Mumbai-based Allied Blenders and Distillers and Chhattisgarh-based Vraj Iron and Steel have received green signal from the Securities and Exchange Board of India (SEBI) to go ahead with IPO.
The Indian-made foreign liquor (IMFL) maker eyes ₹1,500-crore initial public offering (IPO) that comprises a fresh issue worth ₹1,000 crore and an offer-for-sale of up to ₹500 crore by promoters. The offer-for-sale comprises up to ₹250 crore by Bina Kishore Chhabria, ₹125 crore by Resham Chhabria Jeetendra Hemdev and ₹125 crore by Neesha Kishore Chhabria. The offer also includes a reservation for subscription by eligible employees.
The company had re-filed its IPO papers with the SEBI in January.
From the proceeds, ₹720 crore will be utilised for pre-payment or scheduled re-payment of a portion of certain outstanding borrowings availed by the company and for general corporate purposes.
ABD, that started with Officer’s Choice Whisky in the mass premium segment, has expanded and introduced products across various categories and segments. The company has shifted its focus from mass premium whisky segment to premiumisation, with the launch of brands like ICONiQ White Whisky, Srishti Whisky and X&O Barrel Whisky.

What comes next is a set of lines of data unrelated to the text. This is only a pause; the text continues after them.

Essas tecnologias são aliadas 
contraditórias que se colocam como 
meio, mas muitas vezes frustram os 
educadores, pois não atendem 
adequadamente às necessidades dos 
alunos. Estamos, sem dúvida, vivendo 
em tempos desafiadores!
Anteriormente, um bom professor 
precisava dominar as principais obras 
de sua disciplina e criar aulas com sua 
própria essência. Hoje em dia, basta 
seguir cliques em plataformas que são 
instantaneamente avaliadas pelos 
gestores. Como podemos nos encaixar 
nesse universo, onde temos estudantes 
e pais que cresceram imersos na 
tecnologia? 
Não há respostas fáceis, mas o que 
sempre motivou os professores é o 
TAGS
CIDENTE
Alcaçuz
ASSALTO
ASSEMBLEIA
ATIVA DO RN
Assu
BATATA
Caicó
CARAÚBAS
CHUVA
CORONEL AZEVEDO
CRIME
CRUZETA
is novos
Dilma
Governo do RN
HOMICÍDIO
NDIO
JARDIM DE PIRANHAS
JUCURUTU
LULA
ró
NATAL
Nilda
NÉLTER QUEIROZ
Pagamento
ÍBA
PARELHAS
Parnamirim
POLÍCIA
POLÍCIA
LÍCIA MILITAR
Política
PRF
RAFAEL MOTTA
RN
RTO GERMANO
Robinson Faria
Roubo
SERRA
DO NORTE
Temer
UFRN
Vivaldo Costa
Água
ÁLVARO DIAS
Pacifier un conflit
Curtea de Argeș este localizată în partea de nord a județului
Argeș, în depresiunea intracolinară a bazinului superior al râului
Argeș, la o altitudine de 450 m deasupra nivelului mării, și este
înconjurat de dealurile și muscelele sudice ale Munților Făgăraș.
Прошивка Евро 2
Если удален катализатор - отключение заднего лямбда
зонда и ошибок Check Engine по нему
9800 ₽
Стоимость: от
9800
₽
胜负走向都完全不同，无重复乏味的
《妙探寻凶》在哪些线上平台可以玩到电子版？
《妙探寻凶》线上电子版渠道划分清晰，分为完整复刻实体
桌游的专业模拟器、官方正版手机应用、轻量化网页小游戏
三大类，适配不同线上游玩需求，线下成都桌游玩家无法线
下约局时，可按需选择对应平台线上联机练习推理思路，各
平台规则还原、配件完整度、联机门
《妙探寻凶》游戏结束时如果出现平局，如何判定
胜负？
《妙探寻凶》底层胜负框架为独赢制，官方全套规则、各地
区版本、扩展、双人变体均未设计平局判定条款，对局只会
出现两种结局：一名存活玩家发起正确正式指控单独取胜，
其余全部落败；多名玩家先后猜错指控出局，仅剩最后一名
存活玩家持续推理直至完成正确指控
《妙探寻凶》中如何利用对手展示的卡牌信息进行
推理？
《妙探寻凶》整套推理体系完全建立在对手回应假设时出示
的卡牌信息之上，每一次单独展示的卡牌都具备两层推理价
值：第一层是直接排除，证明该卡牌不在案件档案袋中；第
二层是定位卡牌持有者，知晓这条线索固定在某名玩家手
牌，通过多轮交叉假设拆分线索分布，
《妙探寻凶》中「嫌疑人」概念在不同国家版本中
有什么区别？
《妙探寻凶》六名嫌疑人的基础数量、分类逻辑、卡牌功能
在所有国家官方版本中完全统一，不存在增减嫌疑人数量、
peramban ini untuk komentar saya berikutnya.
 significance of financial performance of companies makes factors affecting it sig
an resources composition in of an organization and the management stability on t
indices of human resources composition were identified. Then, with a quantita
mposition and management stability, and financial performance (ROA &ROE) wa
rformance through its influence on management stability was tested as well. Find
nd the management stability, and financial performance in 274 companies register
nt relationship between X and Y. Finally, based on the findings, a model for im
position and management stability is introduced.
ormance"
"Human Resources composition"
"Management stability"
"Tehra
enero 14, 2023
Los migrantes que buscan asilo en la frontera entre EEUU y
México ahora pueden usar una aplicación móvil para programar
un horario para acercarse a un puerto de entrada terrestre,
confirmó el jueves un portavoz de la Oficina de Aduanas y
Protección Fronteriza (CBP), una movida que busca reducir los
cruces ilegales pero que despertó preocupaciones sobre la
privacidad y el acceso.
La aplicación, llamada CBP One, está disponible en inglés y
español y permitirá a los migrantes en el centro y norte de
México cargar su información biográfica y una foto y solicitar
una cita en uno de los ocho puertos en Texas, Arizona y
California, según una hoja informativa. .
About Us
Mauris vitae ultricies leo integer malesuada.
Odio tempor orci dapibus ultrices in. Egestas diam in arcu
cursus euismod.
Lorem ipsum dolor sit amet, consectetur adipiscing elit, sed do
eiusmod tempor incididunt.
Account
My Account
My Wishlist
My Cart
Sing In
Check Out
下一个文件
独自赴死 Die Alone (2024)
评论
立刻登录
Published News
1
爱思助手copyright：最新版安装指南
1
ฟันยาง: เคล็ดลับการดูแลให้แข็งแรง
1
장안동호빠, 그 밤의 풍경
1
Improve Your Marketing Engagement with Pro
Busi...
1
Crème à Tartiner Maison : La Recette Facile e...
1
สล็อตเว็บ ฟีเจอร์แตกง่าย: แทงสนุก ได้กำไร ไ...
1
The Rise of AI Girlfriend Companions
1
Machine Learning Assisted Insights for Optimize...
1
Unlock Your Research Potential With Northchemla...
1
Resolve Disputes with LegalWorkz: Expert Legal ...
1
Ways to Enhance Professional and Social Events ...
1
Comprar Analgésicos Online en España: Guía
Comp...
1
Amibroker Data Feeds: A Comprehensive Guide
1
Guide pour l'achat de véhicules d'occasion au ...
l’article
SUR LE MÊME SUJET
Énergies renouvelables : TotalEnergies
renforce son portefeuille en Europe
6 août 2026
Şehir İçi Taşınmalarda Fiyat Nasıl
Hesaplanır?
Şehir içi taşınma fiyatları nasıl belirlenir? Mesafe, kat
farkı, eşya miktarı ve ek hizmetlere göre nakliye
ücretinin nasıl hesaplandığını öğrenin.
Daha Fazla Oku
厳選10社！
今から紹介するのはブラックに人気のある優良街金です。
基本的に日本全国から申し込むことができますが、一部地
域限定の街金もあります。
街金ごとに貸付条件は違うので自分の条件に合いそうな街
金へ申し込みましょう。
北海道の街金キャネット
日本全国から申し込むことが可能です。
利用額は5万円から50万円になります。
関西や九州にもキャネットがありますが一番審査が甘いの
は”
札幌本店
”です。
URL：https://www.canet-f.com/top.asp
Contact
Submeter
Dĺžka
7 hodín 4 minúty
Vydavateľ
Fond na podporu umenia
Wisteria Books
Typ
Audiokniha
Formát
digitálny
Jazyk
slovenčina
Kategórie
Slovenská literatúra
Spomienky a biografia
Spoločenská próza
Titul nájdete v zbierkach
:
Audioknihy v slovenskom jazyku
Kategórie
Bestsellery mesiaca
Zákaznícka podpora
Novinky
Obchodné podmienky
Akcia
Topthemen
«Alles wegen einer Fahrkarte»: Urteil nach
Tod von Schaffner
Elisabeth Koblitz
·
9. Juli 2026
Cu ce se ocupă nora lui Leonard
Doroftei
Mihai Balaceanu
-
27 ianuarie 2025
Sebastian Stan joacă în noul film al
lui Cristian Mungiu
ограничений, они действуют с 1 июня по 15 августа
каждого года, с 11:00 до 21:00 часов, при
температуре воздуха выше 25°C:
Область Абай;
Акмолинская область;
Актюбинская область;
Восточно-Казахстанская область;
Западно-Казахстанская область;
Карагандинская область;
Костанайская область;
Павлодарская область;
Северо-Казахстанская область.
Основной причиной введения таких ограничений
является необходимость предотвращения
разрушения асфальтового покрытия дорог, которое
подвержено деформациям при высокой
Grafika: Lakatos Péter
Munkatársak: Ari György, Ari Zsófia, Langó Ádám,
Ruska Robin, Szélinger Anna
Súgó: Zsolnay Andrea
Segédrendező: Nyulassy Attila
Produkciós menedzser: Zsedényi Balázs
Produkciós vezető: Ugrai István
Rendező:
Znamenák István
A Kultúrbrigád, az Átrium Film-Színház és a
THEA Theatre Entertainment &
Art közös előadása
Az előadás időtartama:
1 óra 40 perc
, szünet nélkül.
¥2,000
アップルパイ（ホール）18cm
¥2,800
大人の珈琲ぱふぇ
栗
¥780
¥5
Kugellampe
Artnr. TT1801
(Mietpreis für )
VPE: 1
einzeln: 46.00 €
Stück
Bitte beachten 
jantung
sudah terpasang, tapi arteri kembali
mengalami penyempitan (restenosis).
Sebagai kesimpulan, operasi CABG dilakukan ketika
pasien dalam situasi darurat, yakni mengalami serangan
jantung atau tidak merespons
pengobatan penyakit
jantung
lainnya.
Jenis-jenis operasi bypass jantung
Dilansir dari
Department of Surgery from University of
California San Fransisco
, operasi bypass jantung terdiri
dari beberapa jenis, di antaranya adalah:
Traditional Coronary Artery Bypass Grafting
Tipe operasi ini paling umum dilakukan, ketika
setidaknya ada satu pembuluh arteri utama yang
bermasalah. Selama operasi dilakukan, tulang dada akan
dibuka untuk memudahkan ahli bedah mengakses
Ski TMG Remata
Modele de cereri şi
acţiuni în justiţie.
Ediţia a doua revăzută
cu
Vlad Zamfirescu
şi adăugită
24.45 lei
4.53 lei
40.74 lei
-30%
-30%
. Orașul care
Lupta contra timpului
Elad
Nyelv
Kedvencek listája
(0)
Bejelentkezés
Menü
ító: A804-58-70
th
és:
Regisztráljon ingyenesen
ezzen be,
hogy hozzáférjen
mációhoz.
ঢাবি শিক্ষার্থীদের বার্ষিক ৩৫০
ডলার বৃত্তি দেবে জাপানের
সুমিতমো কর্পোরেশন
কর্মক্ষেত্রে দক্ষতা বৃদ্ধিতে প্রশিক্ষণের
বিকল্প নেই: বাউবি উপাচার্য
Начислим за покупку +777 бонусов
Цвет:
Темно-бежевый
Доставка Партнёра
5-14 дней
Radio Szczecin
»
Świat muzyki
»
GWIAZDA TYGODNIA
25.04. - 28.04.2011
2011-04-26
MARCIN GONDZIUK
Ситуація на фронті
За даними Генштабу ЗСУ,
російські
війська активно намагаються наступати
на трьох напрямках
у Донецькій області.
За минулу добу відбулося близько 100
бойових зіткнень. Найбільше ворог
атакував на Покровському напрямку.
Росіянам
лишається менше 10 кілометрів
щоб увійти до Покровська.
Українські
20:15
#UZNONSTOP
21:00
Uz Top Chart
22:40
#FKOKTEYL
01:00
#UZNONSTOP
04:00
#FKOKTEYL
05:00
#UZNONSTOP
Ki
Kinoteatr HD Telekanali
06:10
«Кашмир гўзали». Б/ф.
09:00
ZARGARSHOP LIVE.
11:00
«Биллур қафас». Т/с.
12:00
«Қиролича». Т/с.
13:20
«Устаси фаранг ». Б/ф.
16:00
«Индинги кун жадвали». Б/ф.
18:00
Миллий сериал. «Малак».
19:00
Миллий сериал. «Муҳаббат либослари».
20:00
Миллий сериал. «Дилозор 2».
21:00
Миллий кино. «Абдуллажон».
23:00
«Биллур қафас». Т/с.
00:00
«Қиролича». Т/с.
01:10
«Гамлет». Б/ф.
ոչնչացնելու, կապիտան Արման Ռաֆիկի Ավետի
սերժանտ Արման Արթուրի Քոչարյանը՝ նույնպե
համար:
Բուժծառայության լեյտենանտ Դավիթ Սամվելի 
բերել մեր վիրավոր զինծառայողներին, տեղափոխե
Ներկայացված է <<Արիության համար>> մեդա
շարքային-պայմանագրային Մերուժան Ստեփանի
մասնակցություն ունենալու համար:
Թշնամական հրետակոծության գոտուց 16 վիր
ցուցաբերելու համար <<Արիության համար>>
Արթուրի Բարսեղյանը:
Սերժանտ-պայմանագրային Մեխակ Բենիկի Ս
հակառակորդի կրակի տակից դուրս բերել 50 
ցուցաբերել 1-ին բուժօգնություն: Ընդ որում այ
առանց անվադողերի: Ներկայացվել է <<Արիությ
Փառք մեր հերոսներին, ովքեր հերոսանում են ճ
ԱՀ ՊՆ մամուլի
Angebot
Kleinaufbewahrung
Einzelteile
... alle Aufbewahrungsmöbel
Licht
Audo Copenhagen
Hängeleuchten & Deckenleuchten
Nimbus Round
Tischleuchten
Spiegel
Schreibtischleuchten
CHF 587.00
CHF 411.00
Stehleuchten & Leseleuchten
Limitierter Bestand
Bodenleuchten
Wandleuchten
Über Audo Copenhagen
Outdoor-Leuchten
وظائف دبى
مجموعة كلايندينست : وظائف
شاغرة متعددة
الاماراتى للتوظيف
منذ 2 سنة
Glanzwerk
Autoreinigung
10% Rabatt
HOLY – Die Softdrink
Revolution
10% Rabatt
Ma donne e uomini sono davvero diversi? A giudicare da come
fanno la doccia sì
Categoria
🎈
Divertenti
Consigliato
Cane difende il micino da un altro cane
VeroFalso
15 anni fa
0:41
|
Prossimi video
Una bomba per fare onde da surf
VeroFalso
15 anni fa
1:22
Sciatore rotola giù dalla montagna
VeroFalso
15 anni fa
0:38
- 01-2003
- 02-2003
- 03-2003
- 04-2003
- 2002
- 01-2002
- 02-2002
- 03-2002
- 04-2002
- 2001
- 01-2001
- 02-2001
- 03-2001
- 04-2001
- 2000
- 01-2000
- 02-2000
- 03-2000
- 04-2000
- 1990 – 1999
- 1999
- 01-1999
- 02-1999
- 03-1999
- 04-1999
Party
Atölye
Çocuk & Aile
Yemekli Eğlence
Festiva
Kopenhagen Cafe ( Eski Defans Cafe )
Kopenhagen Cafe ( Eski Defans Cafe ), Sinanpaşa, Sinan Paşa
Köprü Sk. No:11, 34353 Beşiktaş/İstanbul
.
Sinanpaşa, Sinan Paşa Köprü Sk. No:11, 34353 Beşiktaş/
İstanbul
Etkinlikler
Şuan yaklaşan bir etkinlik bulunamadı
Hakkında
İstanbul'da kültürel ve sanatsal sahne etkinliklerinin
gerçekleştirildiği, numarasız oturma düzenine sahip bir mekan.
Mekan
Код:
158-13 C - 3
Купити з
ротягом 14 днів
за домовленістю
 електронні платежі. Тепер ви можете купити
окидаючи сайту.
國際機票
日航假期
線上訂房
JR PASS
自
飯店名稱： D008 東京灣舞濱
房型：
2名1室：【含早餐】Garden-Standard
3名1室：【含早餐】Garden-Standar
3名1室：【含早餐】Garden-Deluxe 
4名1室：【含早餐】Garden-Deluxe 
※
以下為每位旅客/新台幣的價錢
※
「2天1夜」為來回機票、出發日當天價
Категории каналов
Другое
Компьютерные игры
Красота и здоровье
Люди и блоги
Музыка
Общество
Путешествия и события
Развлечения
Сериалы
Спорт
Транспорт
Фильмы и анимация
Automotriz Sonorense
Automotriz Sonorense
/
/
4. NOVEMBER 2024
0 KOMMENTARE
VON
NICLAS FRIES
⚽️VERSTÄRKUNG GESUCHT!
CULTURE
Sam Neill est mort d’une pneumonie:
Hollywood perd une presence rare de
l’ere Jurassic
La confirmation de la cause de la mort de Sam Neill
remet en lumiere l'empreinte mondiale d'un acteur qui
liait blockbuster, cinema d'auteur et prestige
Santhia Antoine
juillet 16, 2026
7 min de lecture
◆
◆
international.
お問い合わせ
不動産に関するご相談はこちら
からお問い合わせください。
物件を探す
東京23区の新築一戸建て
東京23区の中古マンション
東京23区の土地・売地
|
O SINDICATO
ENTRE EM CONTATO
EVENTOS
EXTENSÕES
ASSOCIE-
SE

ICICI Securities Ltd, Nuvama Wealth Management Ltd and ITI Capital Ltd are the book-running lead managers, and Link Intime India Pvt Ltd is the registrar of the offer. The equity shares are proposed to be listed on the BSE and NSE.
The proposed IPO of Vraj Iron and Steel is entirely a fresh issue worth ₹171 crore.
The company will use the IPO proceeds for funding Capital Expenditure towards the “Expansion Project” at Bilaspur Plant and general corporate purposes.